Partner with other company departments

“They become part of your own team,” Tiller says. “So, you have to be clear about their role, the value they bring to the team, and establishing a cadence for the work.” Tiller says in such instances he partners with the workers’ managers, getting approval for exploring whether, when, and how the workers could contribute to the security function.

He says that the process also addresses logistics, including how such workers will be paid. He says identifying in-house workers with the right skills to come onto the security team, whether part-time or temporarily, is typically more economical than hiring consultants or augmenting the security team with outside contractors. Tiller says it may be more agile, too, giving the CISO “the ability to pull in different skill sets at the right time.”

Benefits of the cybersecurity profession

Lenny Zeltser, CISO of security software maker Axonius and an instructor with training organization SANS says this approach helps bring more people into a security field starving for talent. Like others, he says he focuses on the skills he needs when recruiting and hiring. “I don’t recall the last time that I had the simplistic approach of just using the title,” he says.

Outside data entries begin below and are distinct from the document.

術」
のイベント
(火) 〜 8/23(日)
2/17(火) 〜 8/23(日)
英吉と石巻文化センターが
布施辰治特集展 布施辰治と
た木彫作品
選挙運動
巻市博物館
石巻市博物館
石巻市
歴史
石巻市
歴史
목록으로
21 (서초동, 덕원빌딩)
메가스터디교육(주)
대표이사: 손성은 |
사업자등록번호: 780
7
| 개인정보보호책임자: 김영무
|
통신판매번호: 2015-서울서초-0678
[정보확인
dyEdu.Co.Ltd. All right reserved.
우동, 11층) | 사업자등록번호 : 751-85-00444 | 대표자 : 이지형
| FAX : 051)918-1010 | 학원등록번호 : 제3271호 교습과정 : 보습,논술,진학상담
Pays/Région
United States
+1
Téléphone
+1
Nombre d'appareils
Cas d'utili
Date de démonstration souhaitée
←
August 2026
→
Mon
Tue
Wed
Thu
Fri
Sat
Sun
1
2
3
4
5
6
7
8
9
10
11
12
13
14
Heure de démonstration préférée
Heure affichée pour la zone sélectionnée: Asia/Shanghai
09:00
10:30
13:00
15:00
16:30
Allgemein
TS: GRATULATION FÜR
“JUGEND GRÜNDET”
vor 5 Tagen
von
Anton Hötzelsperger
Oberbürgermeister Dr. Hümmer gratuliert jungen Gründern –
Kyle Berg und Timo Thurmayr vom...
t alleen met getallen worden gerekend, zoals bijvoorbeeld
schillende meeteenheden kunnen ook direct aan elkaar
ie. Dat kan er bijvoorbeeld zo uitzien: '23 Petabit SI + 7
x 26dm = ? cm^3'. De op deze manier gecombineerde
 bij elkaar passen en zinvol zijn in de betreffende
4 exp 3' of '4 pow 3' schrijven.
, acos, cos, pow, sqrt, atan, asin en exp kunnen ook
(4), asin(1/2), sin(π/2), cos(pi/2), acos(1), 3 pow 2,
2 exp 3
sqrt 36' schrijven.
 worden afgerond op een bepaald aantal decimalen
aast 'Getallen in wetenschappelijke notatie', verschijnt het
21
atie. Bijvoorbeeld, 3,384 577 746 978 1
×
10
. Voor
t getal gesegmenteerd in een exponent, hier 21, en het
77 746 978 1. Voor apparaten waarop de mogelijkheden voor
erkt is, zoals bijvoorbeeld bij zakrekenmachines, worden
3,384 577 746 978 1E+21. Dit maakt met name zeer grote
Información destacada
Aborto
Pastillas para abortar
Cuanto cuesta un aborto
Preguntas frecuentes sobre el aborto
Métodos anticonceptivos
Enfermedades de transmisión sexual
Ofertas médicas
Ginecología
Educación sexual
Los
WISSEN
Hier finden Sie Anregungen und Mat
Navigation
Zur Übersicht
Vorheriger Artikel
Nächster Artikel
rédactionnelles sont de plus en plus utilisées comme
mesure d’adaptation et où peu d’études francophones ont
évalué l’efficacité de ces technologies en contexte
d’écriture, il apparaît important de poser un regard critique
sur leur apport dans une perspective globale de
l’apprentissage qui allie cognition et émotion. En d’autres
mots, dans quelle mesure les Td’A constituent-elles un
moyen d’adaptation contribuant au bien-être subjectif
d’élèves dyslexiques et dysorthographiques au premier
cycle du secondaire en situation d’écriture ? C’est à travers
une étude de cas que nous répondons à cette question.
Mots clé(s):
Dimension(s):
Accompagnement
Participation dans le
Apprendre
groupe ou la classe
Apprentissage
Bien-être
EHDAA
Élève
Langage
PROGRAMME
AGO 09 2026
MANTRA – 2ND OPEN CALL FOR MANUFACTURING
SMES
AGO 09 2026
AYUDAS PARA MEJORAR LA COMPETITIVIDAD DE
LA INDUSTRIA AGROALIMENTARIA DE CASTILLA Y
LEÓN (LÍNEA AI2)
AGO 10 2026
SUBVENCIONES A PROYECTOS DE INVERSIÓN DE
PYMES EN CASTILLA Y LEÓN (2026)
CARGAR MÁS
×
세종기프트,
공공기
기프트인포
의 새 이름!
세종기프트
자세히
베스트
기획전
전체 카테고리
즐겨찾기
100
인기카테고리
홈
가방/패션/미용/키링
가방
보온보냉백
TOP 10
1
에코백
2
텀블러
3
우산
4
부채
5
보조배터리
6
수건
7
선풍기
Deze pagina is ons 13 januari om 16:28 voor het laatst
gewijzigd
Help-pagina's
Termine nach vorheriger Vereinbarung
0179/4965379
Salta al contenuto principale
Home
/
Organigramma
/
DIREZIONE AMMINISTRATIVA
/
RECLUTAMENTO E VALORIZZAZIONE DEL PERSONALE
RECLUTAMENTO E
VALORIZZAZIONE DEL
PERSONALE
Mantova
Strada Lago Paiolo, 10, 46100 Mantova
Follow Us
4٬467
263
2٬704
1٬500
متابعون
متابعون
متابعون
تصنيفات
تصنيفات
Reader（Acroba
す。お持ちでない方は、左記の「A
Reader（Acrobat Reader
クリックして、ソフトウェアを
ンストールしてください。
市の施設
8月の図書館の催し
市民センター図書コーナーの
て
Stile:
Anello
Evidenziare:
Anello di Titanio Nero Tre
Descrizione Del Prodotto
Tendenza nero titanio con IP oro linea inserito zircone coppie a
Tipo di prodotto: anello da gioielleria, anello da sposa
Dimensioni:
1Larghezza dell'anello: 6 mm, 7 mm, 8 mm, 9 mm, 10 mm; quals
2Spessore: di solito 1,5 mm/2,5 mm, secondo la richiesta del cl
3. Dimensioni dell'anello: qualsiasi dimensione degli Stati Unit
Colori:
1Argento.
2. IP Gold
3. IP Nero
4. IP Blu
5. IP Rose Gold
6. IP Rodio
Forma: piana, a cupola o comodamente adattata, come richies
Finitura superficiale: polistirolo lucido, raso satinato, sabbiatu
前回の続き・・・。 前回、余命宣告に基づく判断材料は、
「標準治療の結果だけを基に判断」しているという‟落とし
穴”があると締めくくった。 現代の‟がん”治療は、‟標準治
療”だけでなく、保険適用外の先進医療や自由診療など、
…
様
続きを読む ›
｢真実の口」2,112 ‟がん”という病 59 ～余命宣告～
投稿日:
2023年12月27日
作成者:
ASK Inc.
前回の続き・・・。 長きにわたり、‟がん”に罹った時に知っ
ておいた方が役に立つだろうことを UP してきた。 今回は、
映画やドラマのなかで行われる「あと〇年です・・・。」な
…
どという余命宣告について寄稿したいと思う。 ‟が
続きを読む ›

Consequently, he has hired workers whose background does not match the conventional cybersecurity career path. For example, he hired one worker who had tinkered in IT, had an interest in security, and had worked as a bartender — experiences that demonstrated to Zeltser’s mind that he could successfully multitask and work well with people.

“We need all types of people in cybersecurity because of the variety of challenges we’re solving,” he wrote in a blog on his website. “By allowing non-traditional practitioners to fill entry-level cybersecurity roles, organizations can increase the number of people entering the career funnel. Many of them will develop advanced expertise with the right mentorship and training. This requires adjusting job requirements for entry-level roles, reaching out to people outside the traditional talent pool, and making them feel welcome.”